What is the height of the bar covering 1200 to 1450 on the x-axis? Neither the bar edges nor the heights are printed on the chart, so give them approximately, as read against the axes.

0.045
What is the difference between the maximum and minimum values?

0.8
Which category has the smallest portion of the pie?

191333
--
PROBLEM DESCRIPTION:
Arrange the entries above as a Markdown table with the columns Row and Line. Give each non-blank line its own numbered row and skip the blank lines.

WORKED SOLUTION:
| Row | Line |
|---|---|
| 1 | What is the height of the bar covering 1200 to 1450 on the x-axis? Neither the bar edges nor the heights are printed on the chart, so give them approximately, as read against the axes. |
| 2 | 0.045 |
| 3 | What is the difference between the maximum and minimum values? |
| 4 | 0.8 |
| 5 | Which category has the smallest portion of the pie? |
| 6 | 191333 |